Billy MacInnesYou don’t have to think of the Terminator films as documentaries to be wary of the dangers posed by artificial intelligence (AI). Almost as soon as we dreamed up the notion of robots, we started to fear they might one day replace us. Ever since, humans have been torn between two contrasting visions of the future. In one, robots are willing minions created to make the world a better place for their human overlords but in the other they are super-intelligent beings that will one day overthrow or destroy the human race that created them. In a culture where the Frankenstein myth has become deeply engrained to the point of folk memory, it’s perhaps hardly surprising we should choose to reinvent it for the 20th and 21st centuries with added metal, electronics, flashing lights and lasers.

In this light, it was interesting to read a story on CNET reporting that The Future of Life Institute has issued an open letter, entitled Research priorities for robust and beneficial artificial intelligence. Signed by AI experts around the world, the letter says that in addition to making AI more capable, research should focus on “maximising the societal benefit of AI”. The letter adds: “We recommend expanded research aimed at ensuring that increasingly capable AI systems are robust and beneficial: our AI systems must do what we want them to do.”

An accompanying research priorities document sketches the short-term and long-term research priorities to achieve the goal of robust and beneficial AI systems.
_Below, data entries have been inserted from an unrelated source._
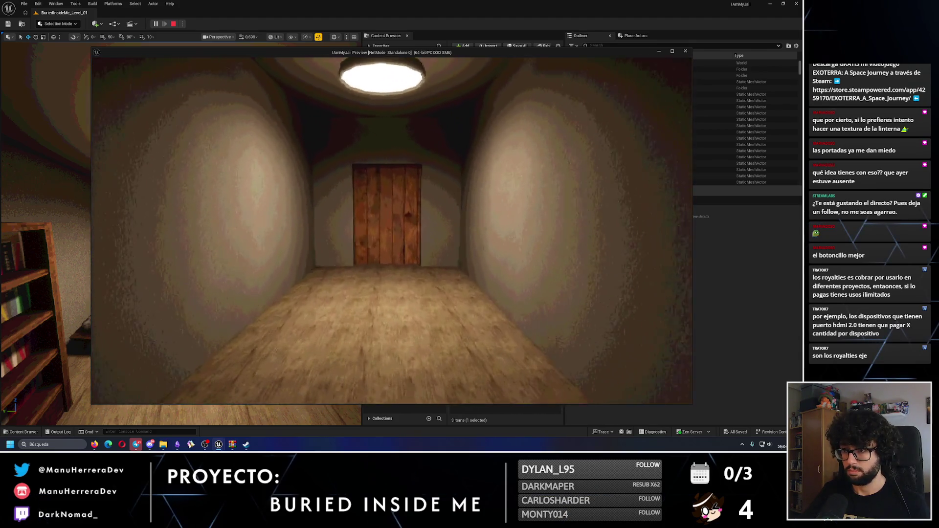
Step: Play through the level, crawling through the flare-lit vent, then end the play session
left_click(511, 237)
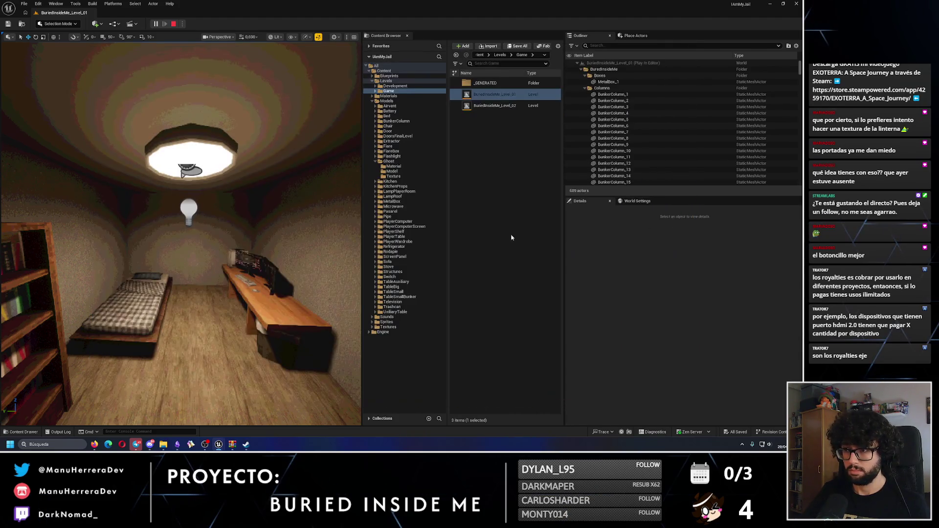
left_click(218, 446)
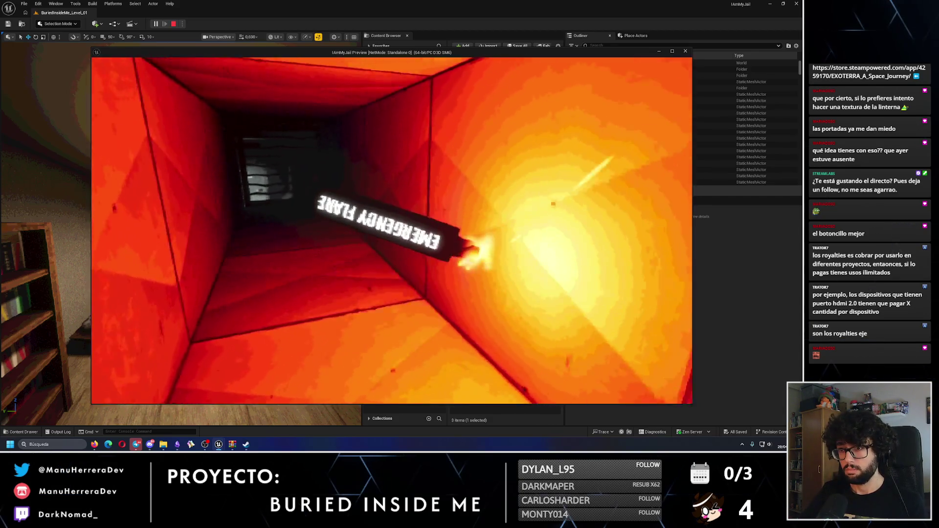
key("w")
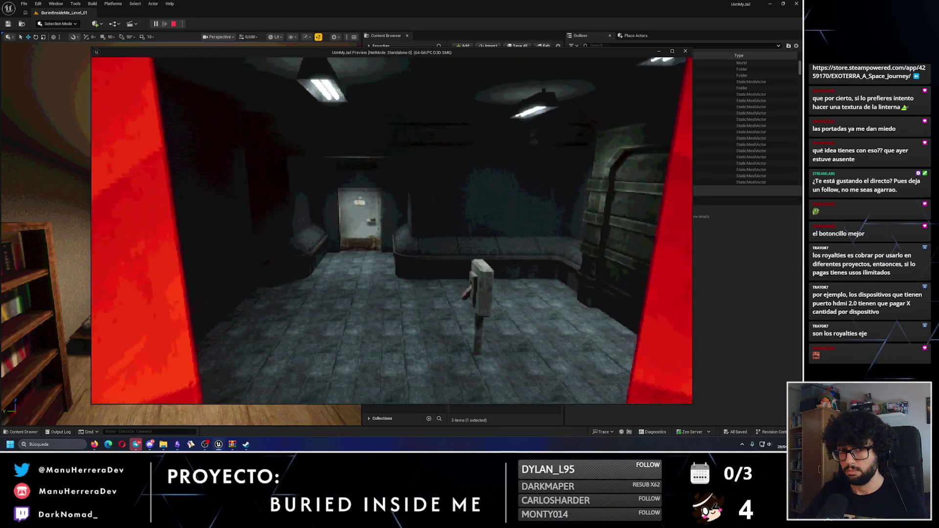
key("Escape")
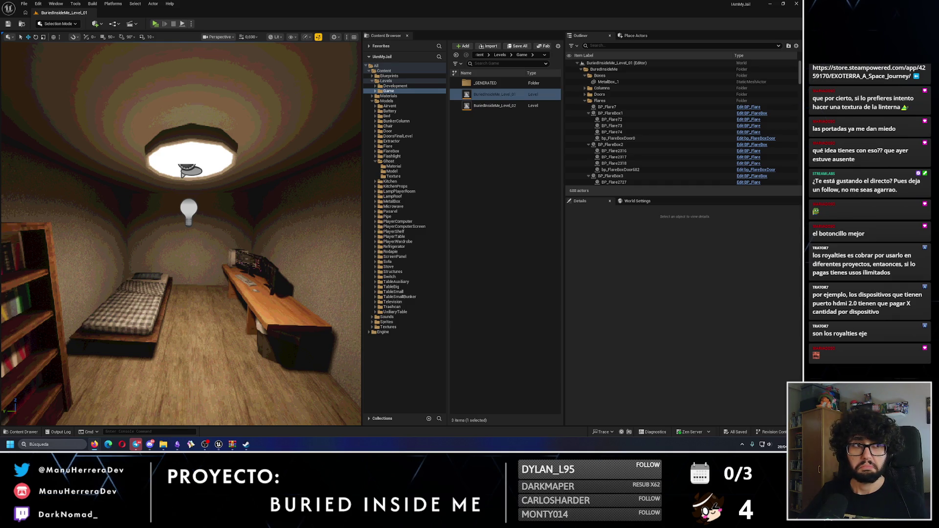
Step: Play the Sinister Visitor Track 2 preview, sampling it at 0:17 and 0:34, then pause and return to Unreal
key("alt+Tab")
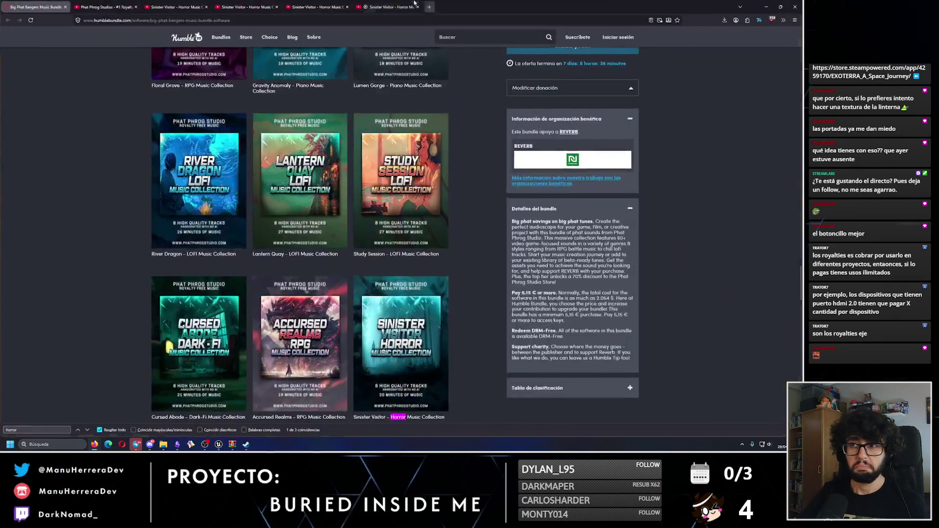
left_click(247, 6)
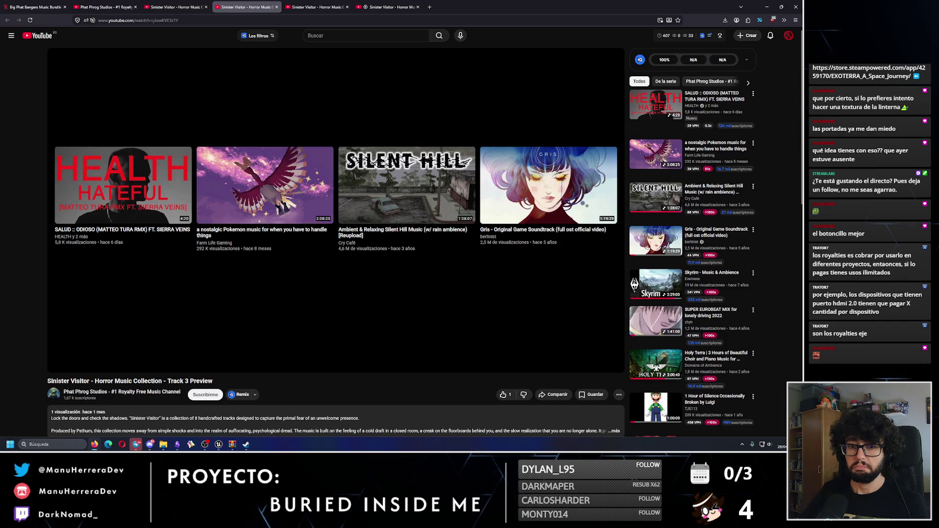
key("ctrl+Tab")
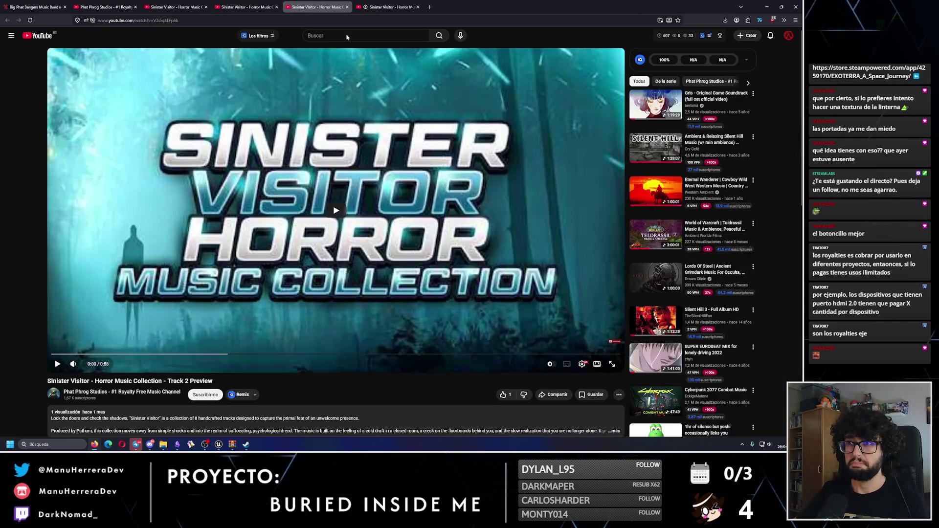
left_click(349, 185)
The CNET story also highlighted comments from Prof Stephen Hawking and Elon Musk expressing their concern over the dangers posed by AI.

In May last year, Hawking wrote in the UK’s The Independent newspaper: “Whereas the short-term impact of AI depends on who controls it, the long-term impact depends on whether it can be controlled at all”. And Musk tweeted in August: “we need to be super careful with AI. Potentially more dangerous than nukes”. In October, he suggested regulatory oversight could be required “just to make sure we don’t do something very foolish”.

While it would be madness to disagree with distinguished intellects such as Hawking and Musk, it’s intriguing that humans can be so certain AI will evolve to the point where it poses a danger to us but seem far less convinced of our own abilities to evolve ourselves to the point where we don’t allow it to happen. I wonder if this fuels into an underlying unconscious fear we have that whereas machines are visibly evolving at an incredible rate, we humans appear to have hit our evolutionary ceiling.